Two weeks ago I was riding in the elevator with a co-worker when my afternoon treat (a small brownie I ferreted from the meeting I had just attended) plummeted to the ground from where it was precariously perched (the space between the keyboard and the screen on a partially closed laptop). I looked down and saw the 1x1 chocolate square by my feet, outlined in confectioner's sugar, like the chalk drawing of a dead man. I tried to play off my disappointment as I picked it up. My colleague (a VP) shrugged her shoulders and said, "twenty second rule".
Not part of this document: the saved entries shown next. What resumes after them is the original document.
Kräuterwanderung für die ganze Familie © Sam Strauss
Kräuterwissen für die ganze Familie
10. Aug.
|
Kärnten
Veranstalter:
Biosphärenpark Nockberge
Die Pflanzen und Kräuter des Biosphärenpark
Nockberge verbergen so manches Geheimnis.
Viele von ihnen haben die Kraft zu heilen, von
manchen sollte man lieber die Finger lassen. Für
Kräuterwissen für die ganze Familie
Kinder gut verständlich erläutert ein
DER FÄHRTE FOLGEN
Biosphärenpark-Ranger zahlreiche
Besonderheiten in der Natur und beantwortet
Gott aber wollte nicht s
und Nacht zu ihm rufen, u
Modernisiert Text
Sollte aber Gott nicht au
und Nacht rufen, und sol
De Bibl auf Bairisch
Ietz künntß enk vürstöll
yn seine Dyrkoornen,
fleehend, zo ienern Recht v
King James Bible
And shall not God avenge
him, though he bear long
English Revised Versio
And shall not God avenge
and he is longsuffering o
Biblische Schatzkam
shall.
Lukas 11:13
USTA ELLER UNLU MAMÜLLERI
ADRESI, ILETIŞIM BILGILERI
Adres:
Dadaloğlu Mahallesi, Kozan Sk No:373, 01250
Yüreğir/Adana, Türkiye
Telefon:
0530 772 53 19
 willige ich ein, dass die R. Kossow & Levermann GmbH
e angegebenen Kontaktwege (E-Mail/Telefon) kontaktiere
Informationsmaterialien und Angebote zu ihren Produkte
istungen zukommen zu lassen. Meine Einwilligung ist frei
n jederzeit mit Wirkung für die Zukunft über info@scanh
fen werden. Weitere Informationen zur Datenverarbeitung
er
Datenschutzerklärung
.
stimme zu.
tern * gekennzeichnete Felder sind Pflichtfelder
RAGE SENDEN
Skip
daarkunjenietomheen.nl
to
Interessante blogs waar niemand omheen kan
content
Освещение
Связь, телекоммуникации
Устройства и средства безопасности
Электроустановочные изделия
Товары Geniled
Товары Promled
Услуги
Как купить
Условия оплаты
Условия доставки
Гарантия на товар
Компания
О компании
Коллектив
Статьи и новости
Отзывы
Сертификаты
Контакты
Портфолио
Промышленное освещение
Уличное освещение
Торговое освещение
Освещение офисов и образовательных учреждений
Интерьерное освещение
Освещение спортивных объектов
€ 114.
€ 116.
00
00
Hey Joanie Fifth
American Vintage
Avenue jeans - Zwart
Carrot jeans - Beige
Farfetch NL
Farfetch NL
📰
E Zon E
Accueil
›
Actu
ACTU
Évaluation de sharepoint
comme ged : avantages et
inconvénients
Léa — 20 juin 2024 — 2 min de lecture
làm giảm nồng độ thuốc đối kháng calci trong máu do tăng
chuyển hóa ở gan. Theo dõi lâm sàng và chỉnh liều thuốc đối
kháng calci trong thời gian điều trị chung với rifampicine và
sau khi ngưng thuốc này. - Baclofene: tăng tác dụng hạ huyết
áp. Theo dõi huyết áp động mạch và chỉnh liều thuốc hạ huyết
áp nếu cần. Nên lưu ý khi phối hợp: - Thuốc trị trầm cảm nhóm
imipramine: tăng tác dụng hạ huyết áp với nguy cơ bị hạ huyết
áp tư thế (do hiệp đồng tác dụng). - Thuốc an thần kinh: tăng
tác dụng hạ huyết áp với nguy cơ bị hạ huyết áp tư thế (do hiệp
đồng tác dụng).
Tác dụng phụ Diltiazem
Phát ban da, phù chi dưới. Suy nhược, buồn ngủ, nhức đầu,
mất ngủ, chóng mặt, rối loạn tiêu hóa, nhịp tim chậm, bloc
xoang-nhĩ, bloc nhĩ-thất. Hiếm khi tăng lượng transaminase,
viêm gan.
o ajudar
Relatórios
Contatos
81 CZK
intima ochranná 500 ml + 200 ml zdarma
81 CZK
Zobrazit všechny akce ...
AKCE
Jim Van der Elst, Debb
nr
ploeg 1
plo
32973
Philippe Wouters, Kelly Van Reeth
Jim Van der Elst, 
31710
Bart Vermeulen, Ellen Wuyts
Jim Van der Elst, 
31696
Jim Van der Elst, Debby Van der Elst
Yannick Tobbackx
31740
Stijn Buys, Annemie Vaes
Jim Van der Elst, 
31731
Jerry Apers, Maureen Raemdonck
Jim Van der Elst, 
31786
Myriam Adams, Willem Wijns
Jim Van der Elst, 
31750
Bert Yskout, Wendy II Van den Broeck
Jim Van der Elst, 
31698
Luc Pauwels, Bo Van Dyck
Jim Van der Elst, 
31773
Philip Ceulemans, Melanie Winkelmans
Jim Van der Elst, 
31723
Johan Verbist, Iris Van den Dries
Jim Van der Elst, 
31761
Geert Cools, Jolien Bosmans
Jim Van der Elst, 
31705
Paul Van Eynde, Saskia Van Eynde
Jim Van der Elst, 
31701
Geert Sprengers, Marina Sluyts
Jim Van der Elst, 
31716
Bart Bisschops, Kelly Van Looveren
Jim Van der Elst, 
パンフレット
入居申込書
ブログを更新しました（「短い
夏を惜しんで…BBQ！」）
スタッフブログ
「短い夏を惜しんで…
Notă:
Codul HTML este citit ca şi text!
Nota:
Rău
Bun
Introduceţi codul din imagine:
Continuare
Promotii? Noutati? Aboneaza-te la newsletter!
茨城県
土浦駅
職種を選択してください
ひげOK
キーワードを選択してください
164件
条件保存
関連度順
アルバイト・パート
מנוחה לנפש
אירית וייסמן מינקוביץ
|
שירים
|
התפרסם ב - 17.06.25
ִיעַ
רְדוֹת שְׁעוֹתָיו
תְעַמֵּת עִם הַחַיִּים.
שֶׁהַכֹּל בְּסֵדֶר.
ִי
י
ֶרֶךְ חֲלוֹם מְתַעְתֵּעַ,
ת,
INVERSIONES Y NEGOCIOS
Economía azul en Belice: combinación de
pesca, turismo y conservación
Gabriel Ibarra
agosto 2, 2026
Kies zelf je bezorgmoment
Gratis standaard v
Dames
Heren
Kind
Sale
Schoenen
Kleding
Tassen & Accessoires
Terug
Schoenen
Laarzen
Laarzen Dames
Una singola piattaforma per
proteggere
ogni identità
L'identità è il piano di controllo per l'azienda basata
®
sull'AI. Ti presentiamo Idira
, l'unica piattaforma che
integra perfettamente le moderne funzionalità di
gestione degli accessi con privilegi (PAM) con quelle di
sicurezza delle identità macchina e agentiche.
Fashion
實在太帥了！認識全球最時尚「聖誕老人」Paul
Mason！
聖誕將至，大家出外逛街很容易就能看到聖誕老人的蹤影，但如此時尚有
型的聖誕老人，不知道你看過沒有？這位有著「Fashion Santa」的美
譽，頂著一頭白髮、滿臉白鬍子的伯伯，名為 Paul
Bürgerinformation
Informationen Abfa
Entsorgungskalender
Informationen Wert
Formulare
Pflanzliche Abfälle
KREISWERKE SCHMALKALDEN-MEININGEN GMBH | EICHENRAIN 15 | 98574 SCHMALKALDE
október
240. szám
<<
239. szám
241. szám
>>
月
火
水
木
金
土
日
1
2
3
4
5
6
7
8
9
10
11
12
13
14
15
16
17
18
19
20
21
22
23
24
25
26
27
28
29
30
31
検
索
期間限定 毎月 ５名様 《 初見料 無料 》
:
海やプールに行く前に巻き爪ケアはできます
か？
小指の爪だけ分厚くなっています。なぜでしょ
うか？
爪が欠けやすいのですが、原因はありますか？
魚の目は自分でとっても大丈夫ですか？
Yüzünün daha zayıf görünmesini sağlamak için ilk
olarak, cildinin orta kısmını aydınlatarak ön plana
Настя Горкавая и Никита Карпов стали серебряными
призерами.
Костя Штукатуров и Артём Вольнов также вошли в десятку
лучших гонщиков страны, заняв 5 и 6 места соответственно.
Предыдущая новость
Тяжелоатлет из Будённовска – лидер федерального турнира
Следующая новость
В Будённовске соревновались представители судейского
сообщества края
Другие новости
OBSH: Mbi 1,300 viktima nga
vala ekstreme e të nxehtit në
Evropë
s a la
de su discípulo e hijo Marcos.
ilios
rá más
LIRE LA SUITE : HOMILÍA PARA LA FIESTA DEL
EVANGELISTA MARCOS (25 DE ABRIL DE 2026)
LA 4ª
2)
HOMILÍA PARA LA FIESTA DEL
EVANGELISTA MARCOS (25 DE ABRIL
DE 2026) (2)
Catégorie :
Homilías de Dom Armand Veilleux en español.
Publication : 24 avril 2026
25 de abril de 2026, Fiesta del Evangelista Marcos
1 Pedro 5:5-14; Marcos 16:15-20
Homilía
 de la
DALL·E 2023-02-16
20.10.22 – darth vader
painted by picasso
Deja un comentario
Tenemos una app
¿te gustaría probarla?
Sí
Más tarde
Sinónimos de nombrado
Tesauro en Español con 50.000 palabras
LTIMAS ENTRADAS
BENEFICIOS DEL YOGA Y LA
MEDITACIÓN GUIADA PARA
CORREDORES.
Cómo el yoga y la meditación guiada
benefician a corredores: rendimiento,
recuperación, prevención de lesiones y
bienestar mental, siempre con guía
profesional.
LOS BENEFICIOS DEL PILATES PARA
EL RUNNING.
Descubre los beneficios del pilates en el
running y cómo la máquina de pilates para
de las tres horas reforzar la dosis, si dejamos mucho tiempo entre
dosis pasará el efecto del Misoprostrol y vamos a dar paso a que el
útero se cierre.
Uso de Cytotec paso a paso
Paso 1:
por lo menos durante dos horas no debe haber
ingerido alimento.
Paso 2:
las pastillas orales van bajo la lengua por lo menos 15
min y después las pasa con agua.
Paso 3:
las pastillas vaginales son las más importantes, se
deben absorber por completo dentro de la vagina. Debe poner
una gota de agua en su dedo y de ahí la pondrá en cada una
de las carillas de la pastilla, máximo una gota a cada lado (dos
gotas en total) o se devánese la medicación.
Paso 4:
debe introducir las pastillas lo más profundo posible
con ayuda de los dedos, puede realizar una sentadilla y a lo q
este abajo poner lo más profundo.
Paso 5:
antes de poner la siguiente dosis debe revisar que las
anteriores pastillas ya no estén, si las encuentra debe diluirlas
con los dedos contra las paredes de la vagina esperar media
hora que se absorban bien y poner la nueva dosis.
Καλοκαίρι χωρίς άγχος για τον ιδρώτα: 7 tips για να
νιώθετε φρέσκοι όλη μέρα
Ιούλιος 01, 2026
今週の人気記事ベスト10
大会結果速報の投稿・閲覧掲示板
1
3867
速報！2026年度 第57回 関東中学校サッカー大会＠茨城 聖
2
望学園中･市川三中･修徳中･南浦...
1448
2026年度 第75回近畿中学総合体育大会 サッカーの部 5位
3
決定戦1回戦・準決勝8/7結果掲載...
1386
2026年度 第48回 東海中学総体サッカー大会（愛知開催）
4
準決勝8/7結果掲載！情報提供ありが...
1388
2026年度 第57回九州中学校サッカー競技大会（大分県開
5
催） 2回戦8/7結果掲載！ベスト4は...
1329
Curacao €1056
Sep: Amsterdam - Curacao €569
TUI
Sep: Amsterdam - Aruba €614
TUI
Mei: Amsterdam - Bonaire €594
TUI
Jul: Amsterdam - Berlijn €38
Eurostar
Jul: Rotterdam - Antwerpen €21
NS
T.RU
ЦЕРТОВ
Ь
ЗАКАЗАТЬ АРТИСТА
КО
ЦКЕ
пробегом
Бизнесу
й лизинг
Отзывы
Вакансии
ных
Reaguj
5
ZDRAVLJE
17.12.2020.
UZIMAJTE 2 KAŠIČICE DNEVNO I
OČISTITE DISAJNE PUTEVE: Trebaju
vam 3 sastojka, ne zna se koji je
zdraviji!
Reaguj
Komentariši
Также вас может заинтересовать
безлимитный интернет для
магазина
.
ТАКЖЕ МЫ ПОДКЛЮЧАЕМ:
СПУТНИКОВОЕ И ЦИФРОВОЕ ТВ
As I exited the elevator I actually contemplated how many of the 20 allotted seconds my precious afternoon treat had been on the floor, probably no more than 3, I decided. The next thought I had was how much foot traffic that elevator had seen since it's last vacuum. I chucked the brownie into the waste basket as I passed by the receptionist's desk.
Last week while I was at bible study I noticed that one of the wives was there without her husband. About 10 minutes later, the husband, a long-haired, tattooed fellow with dingy clothing strolled in and sat beside her. Upon seeing him she smiled and reached under her seat, grabbing one of those Tupperware containers that is actually made for sandwiches (what ever happened to baggies?), a granola bar, and a juice. Then disaster struck. As she lifted the lid of the Tupperware container, it's contents fell to the floor. She let out a quiet squeal and quickly picked the sandwich up. The pastor jovially offered, "hey, 10 second rule". Then another guy in the study offered, "You get at least 2 minutes in church". The husband sat down and grabbed his sandwich with noticeably dirty hands and shared, "I can guarantee you that whatever was on that floor is no dirtier than what I've been handling all day", then he bit into his sandwich (and I secretly hoped that he was a mechanic and not a sewer man, or a daycare worker, or a gastroenterologist).
Last night, Amelle dropped a chocolate chip on the floor. Avery excited proclaimed, "three second rule!", to which Amelle confidently responded, "this was only on the floor for like two seconds, so it's okay". Then she carelessly popped the chip into her mouth.
So my question to you, what "second rule" do you live by? That is, how many seconds would it take for you to not eat something that had fallen on the floor?
Oh, and sorry the pictures don't match the post. It be like that sometimes. I took these back in October, our last night "of the season" at Fort Foster.